Microphones are like instruments– each has its own unique character, feeling, and sound. Take guitar as an example. On one song, you might choose a Stratocaster and on the next, a tele. There is no perfect guitar that will work in every situation, but there are certain go-to instruments you use more than others. This concept is the same with microphones. Some mics are great as drums overheads while others are made for vocals. Certain mics are a jack of all trades and do a pretty good job at everything, while others are the best in the specific applications they were designed to capture.
In the modern era, with the hundreds of microphone companies out there, why has it been so difficult to recreate that “classic sound” even though there is a multitude of clones of classic mics to be found on the market?
The Classic Sound Wasn’t Just About The Mics
Think of your favorite classic album from the 60s or 70s. Almost every one of those records has a special sound. The combination of a bright condenser and a colored tape machine and console together created this tonality with a unique character. This is something that people have tried for years to emulate with a variety of tools: vintage microphones, tape plugins, special preamps, and more. But what proved difficult was creating a mic that could capture this vibe without all of the other workarounds.

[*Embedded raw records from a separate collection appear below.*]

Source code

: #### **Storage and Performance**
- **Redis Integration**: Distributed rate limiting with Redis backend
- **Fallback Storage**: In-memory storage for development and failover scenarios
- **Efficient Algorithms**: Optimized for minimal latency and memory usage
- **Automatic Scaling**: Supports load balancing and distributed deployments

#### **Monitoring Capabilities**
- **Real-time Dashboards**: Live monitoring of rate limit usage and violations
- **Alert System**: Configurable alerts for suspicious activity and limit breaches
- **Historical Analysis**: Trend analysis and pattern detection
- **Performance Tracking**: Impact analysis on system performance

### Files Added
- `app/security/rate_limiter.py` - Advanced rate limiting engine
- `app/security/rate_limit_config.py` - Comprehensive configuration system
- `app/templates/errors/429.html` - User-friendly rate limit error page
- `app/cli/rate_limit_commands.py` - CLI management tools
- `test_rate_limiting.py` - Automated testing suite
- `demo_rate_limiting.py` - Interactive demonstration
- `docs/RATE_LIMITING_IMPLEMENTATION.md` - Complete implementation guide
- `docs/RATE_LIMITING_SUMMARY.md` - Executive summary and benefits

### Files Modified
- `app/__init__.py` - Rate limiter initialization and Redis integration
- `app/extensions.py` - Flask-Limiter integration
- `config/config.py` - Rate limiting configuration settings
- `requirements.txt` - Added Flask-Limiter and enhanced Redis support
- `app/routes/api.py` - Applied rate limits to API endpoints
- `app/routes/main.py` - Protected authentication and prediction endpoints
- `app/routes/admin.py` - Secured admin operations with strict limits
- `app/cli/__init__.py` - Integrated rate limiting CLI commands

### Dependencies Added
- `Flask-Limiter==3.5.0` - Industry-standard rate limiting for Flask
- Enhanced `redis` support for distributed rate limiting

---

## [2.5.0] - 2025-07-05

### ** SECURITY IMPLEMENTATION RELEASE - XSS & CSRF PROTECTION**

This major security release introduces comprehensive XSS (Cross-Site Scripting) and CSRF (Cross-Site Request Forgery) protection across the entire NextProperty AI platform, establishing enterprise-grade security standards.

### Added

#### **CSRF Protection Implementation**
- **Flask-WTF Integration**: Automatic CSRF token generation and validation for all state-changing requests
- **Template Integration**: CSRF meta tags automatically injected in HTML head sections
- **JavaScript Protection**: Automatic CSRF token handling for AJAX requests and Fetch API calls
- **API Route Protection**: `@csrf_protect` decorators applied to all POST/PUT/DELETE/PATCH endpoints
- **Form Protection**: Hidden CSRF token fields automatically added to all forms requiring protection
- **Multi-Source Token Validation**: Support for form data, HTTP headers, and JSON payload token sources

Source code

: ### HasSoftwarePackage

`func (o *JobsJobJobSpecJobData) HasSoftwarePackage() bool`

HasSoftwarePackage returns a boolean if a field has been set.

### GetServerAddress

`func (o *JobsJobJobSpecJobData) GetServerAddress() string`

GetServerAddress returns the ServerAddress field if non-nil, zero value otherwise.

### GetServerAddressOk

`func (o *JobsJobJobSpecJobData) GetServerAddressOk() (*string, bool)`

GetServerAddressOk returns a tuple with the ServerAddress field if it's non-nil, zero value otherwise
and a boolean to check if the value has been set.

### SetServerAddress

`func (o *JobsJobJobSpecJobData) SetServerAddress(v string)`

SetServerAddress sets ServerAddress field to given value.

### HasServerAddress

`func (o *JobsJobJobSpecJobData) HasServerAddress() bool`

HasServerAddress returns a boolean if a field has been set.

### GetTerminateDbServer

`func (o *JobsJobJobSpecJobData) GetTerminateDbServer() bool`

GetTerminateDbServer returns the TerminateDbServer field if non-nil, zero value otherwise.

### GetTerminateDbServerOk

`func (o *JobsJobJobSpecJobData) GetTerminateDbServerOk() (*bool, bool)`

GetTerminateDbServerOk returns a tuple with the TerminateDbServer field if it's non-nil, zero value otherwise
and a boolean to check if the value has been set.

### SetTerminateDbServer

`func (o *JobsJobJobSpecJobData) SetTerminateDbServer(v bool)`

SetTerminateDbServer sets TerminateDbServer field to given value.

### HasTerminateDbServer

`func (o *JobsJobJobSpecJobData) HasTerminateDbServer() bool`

By design, many of the classic mic designs had an overly bright top-end that was tamed by the high-frequency roll-off of a tape machine. Their capsules were designed to be excessively hyped from 2kHz and above so that they would compensate for the large roll-off that tape machines provide. These high-frequencies were often so rolled off by the tape machine and console that by the end of the recording chain, the mics would sound smooth, natural, and larger-than-life. When recording to tape, these vintage mic designs had a beautiful sound. But in the modern digital era, these same mic designs often create extreme sibilance, washy and harsh cymbals, and sharp, rigid sounding instruments.
When setting out to design the first Soyuz mic, the 017 TUBE, the primary goal was to capture the classic microphone sound in a way that would work as well recording digitally as it would when recording to tape without having to use tape plugins or colored preamps. Soyuz mics are designed to capture this sought after sound by combining the best elements of the vintage signal chain in a single microphone– a smooth top end, a warm midrange, a large low-end, and character. This meant imagining a microphone that had all of the unique traits of the classics and dissecting what made those classic records sound so special.
The Capsule Comes First
At the heart of every great microphone is the capsule. The capsule is the piece of the mic most responsible for its overall sound. Every classic mic had its own capsule design that made each mic unique in its own way.
Years of research and development went into the capsules that became the basis of the Soyuz sound. Although some of Soyuz’ capsule designs can be traced back to companies like Neumann or LOMO, they have all been significantly altered by our engineers to achieve that “Soyuz sound”. And unlike most modern mic companies, Soyuz machinists sputter and tune every single capsule by hand. While every Soyuz mic is unique, they all have similarities that make them part of a sonic family.
A Smooth Top End
The Soyuz capsules (017, 023 and 013) took years to perfect so they could capture the qualities that artists and engineers search for in their sound. Instead of overly bright treble, each Soyuz capsule was designed with a unique top end and a high-frequency roll-off that starts between 12khz and 17kHz depending on the model. This is unique to the Soyuz mics because most condensers boast about their extended high-frequencies. As a result, Soyuz capsules are much smoother and more pleasant when recording digitally, like what you would capture when running a vintage mic through a tape machine.
For an example of this smooth top end, listen to the 017 TUBE on female vocals.
Low End For Days
The Soyuz mics were designed with low-end in mind. Every Soyuz mic has a slow roll off that doesn’t begin until 60hz. This is uncommon in most condensers but an important characteristic that was prevalent in vintage tape machines. The 023 Series microphones even have a small bump at 60hz allowing for defined and detail lows. This makes them perfect for capturing baritone vocals, the low end of a drum set (including kick and toms), bass cabinets, guitar amps, double bass, cello, and baritone horns. Instead of blending two mics to capture the full frequency response of an instrument, the Soyuz mics can standalone and capture everything from top to bottom.
For an example of this extended low end, listen to the 023 BOMBLET on the kick drum.
Throw in Some Transformer Color
While the capsule is a very important there are other elements that have a significant impact on the Soyuz sound. Just like the most sought after vintage preamps and tape machines, every Soyuz microphone has a transformer that imparts tonal characteristics that greatly affect the sound. Whether an SDC, LDC, or the Launcher, the goal at Soyuz is to add vibe to your sound. Soyuz’s custom transformers smooth the highs and thicken the lows. This transformer combined with the Soyuz custom capsules creates a warm and forgiving sound unlike any other mics on the market.
For an example of the Soyuz sound, listen to the 013 TUBES on acoustic guitar.
It’s hard to communicate sound with the written word, but there is something special and unique about the sound of those records of old that the Soyuz mics have been able to capture. You have to hear it to believe it.